◆ Document excerpt ◆
┌──

The conversation is not even at that level on the commuter end of the market. The commuter motor is a commodity market, and development is more about sourcing and dependability/warranties. In this market, manufacturers are constantly evaluating motors to lower sourcing costs. No one is tinkering with them to squeeze out ‘half-a-bhp’ more.           

Torque to the wheel

Motorcycle transmissions have been the most exciting engineering focus area in the last five years. A very basic large motorcycle transmission is a challenge—the clutch would be heavy, and improper use would stall the motorcycle. Also, like stick shifts in cars, not everyone has the expertise to extract the most out of the engine. Stalling is embarrassing. 

Manufacturers have increasingly made large motorcycle transmissions easier to use so that even non-experts can ride them comfortably. This ‘easing’ would also attract new customers to motorcycles. The next generation of large motorcycles from most established brands is moving to semi-automatic gearboxes that completely remove the clutch operation from the system. From Honda’s E-Clutch to Yamaha’s Y-AMT, companies are giving them different names, though everything pertains to removing the clutch. 

EV transmissions never had the problem—there was no clutch to start with. But their utter simplicity also means they have far less flexibility than ICE gearboxes. As a result, EV motorcycles with limited power often fall short on either acceleration or top speed, the single fixed-ratio transmission being able to solve one end only.

The obvious solution is to mate a mechanical gearbox to the motor. However, this hasn’t worked as expected, and early examples, like the Horwin CR6 Pro, have been withdrawn.

└──

◆ Exercise instructions ◆
**1)** Rewrite the paragraph of the motorcycle excerpt that begins "Manufacturers have increasingly made" as a short bulleted list that keeps its main facts.
**2)** Please answer these questions using the motorcycle excerpt, one line each:
(a) What are manufacturers constantly doing with motors in the commuter market?
(b) What two problems make a very basic large motorcycle transmission a challenge?
(c) Which early EV motorcycle with a mechanical gearbox has been withdrawn?

◆ Material supplied ◆
┌──

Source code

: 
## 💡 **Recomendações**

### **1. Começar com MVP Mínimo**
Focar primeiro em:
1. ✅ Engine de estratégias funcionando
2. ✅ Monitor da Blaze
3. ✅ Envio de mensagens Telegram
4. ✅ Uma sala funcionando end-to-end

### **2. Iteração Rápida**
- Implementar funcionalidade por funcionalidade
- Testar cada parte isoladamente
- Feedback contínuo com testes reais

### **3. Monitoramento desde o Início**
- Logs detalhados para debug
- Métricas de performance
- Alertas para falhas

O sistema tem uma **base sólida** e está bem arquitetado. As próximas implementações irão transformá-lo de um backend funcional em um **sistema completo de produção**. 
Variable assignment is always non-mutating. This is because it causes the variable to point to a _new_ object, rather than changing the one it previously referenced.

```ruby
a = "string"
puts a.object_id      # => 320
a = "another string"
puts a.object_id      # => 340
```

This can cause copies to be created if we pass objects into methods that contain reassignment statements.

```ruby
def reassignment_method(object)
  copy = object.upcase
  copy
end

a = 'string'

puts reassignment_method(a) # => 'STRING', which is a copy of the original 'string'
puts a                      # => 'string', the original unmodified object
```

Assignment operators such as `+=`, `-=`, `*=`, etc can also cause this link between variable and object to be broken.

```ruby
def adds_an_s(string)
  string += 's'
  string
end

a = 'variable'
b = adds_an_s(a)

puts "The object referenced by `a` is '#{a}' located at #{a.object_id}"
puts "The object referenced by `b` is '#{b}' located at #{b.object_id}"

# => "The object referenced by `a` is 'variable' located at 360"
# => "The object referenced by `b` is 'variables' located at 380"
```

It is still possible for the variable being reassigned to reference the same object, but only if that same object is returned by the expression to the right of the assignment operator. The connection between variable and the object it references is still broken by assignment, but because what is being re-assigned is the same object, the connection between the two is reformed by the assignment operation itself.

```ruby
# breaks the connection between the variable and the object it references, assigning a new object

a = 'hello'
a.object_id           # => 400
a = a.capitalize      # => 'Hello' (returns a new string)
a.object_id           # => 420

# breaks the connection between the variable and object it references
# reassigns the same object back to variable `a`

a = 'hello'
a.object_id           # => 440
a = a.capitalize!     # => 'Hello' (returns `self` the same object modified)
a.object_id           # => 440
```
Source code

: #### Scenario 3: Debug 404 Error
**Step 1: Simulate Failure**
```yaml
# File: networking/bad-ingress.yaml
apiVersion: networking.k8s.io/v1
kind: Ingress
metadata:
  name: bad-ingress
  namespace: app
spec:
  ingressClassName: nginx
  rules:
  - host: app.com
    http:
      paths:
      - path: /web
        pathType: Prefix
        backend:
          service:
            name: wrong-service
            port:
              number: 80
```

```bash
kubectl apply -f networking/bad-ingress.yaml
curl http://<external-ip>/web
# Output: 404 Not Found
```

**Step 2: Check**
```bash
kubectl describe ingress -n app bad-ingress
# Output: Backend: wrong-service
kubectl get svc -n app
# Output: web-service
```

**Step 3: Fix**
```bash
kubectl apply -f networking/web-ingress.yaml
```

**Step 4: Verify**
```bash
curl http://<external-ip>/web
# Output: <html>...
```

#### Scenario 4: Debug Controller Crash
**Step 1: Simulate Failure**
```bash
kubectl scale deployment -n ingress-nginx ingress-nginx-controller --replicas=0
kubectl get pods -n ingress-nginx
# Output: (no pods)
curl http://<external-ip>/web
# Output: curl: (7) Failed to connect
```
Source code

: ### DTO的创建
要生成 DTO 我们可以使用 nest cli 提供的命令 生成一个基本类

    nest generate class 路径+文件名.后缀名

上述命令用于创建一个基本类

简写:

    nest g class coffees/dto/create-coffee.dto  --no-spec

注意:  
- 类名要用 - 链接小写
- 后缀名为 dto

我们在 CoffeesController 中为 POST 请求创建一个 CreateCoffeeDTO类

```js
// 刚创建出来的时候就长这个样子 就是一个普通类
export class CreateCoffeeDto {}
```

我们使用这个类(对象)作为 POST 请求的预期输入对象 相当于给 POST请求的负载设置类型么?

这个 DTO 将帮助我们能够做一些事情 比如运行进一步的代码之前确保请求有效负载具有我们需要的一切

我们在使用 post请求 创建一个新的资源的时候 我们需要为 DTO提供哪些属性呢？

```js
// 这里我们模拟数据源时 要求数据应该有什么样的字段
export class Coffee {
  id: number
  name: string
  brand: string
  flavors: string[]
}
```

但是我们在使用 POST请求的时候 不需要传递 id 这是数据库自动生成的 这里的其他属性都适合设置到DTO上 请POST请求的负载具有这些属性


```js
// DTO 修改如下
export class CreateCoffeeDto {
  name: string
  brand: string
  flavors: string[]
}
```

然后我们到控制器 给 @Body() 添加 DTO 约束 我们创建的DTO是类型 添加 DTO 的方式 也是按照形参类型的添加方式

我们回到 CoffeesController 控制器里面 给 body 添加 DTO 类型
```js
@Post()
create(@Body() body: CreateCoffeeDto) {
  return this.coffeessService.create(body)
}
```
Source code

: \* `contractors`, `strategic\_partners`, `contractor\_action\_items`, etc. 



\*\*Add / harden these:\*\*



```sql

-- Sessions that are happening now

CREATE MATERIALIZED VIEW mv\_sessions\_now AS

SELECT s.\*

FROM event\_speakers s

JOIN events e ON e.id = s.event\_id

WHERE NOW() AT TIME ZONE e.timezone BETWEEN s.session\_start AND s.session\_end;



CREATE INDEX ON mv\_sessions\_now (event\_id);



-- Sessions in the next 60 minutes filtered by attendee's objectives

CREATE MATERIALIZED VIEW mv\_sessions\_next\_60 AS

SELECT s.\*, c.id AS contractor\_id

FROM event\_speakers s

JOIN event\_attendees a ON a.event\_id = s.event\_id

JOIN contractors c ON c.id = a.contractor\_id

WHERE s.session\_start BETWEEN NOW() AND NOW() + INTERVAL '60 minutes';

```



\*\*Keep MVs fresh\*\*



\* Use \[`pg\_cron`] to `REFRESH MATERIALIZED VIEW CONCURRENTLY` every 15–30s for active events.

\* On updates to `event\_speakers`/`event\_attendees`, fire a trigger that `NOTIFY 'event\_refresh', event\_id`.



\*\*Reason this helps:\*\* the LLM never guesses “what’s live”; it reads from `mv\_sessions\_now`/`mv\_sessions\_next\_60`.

└──

◆ Solutions per task ◆
**1)**
- Manufacturers are making large motorcycle transmissions easier to use so that non-experts can ride comfortably.
- This easing would also attract new customers to motorcycles.
- Most established brands' next-generation large motorcycles are moving to semi-automatic gearboxes that completely remove clutch operation.
- The systems go by different names, from Honda's E-Clutch to Yamaha's Y-AMT, but all are about removing the clutch.

**2)**
(a) They are evaluating motors to lower sourcing costs.
(b) The clutch would be heavy, and improper use would stall the motorcycle.
(c) The Horwin CR6 Pro.